I decided to take last week off from blogging because honestly, I didn’t really have anything on the tip of my tongue to write about, nor was there exactly a break in the crazy action of my life right now to think about it much. But as I have my kids in bed at a decent hour tonight, it gave me a moment to pause and take in two of the wonderful celebrations that the last two weeks bring to my life.
Last Tuesday was my mom’s birthday. Saying I am thankful she is alive right now to celebrate another year is an understatement. There are really no words that could express how much it means to still have her with me and being able to take a trip over to see her on her special day was a joy. On the same day I drove over to celebrate with her, though, I also attended a funeral for my Aunt’s sister that afternoon.
She was diagnosed with breast cancer just like my mom a few years ago and although she fought courageously, she lost her battle. I say it was a funeral, but actually I believe they called it a Celebration of Life, which it absolutely was. It was wonderful to hear all the amazing stories people told about her in celebration of what she meant to others. But as we sang some songs, one that had the phrase, “When You don’t move the mountains, I’m asking You to move, I will trust in You,” I began to fall apart.
It gave me such a flashback to how gut-wrenching that day in June of last year was. How desperate I was for my mom to be healed and not knowing if I would ever see her again. And knowing that there were children that now had lost their mother, was difficult to comprehend. Why? My mom asked me the same question that day. Why her and not this woman? They both had hearts of gold and were warriors against cancer, but the endings are different.
Of course I didn’t have an answer for her. That is what’s so incomprehensible about this life, we just don’t know, but the words of that song ring true and I have so much respect for a family that stays strong in their trust of God, even in their darkest hour. It made me hold on to my mom a little tighter that day.
My other celebration comes this Friday with my 16th wedding anniversary. Wow. Kind of crazy, especially since my husband and I got engaged after 10 weeks of knowing each other, so staying together 16 years seems kind of awesome when you think about that. This will be the first time I can remember being apart on our anniversary. Although it’s not that we have elaborate celebrations each year or anything. Because we have lived so far away from family for so long, it’s rare we ever even get to go on a date since we’ve had children. But having him across the country right now hurts a little bit more than usual on such an important day because we are incomplete. We have always been a couple who just wants to be together, it doesn’t matter what we’re doing. So I don’t know if he’s reading this right now, but if you are, I send my love as far as it needs to go to reach you and know we miss you more than you know!

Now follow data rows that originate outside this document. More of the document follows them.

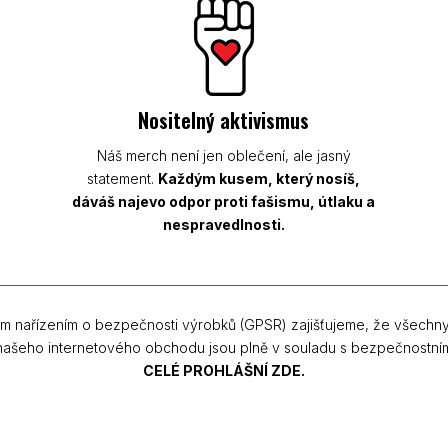
Nositelný aktivismus
Náš merch není jen oblečení, ale jasný
statement.
Každým kusem, který nosíš,
dáváš najevo odpor proti fašismu, útlaku a
nespravedlnosti.
m nařízením o bezpečnosti výrobků (GPSR) zajišťujeme, že všechn
 našeho internetového obchodu jsou plně v souladu s bezpečnostní
CELÉ PROHLÁŠNÍ ZDE.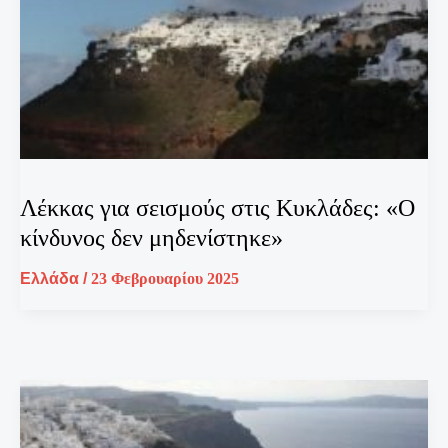
Λέκκας για σεισμούς στις Κυκλάδες: «Ο
κίνδυνος δεν μηδενίστηκε»
Ελλάδα
/
23 Φεβρουαρίου 2025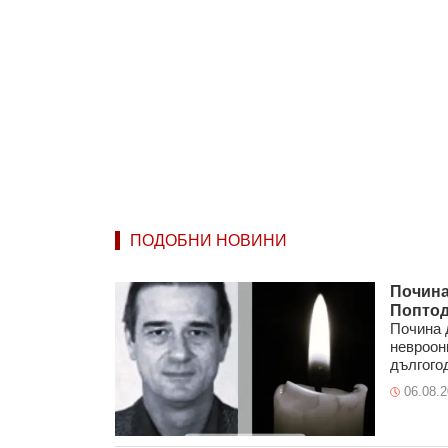
ПОДОБНИ НОВИНИ
Почина
Попто
Почина 
невроон
дългогод
06.08.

This phase right now, waiting to all be together again, is getting more difficult with each passing day but the words to that song ring true for us also. We must trust even when the mountains we want to move seem to be standing still, when we need what is starting to seem impossible to happen.

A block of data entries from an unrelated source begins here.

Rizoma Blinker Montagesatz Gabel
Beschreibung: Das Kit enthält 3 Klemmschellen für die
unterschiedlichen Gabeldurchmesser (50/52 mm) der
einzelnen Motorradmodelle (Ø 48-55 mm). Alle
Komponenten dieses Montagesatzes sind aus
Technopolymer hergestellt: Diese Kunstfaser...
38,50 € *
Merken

With the book getting so close to the finish line and my husband being such a key part of getting to this point, I would love to be doing this together. We have always been a strong team and being without my teammate just plain stinks. But, I have actually felt a strange sort of calm about our house selling lately, even though the showings have not been fruitful so far and the time apart continues to mount. And if there’s one thing I know for sure, it’s that the calm has nothing to do with me and EVERYTHING to do with God. There is no part of me that could be calm right now on my own with uncertainty staring me down each morning. So prayers are continuous because His strength is the only thing that keeps me focused right now, believing His timing will be perfect, even though I wish He had a suggestion box so I could put in my two cents.